The Raiders signed him off of it Monday morning, and put him right back on their active roster. The move was required with Brandon LaFell officially placed on injured reserve.

Hatcher’s familiarity with this offense will help him integrate quickly. He’s expected to hit the ground running, and play next week against the Baltimore Ravens.

“I know the playbook inside out,” Hatcher said. “I know every [receiver] position. I think I’ll be out there pretty quick.”

Hatcher had a strong preseason, but was a surprise member of the 53-man roster. There are several reasons to like his game: Namely, he has great speed and is a smooth route-runner with solid hands.

The 24-year-old is coming in to help after LaFell tore his Achilles in the third quarter of Sunday’s 23-21 victory over the Arizona Cardinals. LaFell is a pro’s pro, and signed early this season as a reserve before moving into a larger role following the Amari Cooper trade.

He was on a one-year deal and faces a long recovery, so it’s likely he has played his last down as a Raider.

“He was a good player,” Gruden said. “He beat [top-flight Cardinals cornerback] Patrick Peterson on a touchdown pass yesterday. Went up and got a huge third-down conversion. Touchdown against the Colts. He did a lot of things for us. He played multiple positions. We’re going to miss him. He’s going to be a hard guy to replace.”

Ellis on the way back

The Raiders plan to designate defensive tackle Justin Ellis to return from injured reserve this week. Ellis is expected to practice starting Wednesday, and he would be eligible to play Baltimore if he’s physically ready to go.

That determination will be made later in the week, though the Raiders have an open roster spot should they want to add him. One was created when the team waived Saeed Blacknall Monday afternoon. It’s possible Blacknall will return to the Raiders' practice squad if he clears waivers.

The Raiders could use some help against the run, where they have struggled mightily. Ellis is a nose tackle in the base defense, primarily where Johnathan Hankins has played. Hankins hasn’t been bad, but adding another big body in the middle will be a plus the rest of the season.

Jordy Nelson nearing return

Gruden said there was a chance receiver Jordy Nelson could start practicing this week, after he missed Sunday's game with a bone bruise centered on his knee.

“I visited with Jordy a little bit last night on the airplane,” Gruden said. “I thought he ran pretty good this morning. He’s got a chance. It’s important to him, I think he wants to come back and play no doubt, and he’s getting close to doing that.”

It’s somewhat unusual for players ruled out during the week to make road trips, but Nelson came to Arizona ro aid a young group of wideouts playing much larger roles.

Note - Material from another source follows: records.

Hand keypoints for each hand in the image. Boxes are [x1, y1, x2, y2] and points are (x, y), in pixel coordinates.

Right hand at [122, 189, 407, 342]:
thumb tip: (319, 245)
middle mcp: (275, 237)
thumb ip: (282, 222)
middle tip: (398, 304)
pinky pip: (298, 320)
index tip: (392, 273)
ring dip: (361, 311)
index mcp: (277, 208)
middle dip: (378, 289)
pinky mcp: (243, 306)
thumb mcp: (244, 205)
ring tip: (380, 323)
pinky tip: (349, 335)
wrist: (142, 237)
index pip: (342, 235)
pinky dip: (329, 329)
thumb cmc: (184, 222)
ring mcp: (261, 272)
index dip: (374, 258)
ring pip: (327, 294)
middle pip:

“I asked Jordy if he wanted to stay in Oakland and get extra treatment,” Gruden said. “He said, ‘heck no, I want to come to the game.’ It’s just that kind of attitude we need right now on this team. A veteran presence, being with the receivers, being with Derek on the sideline. It’s a good group of guys, and he is at the head of the list. He’s really a special person to give himself to the team like he has.”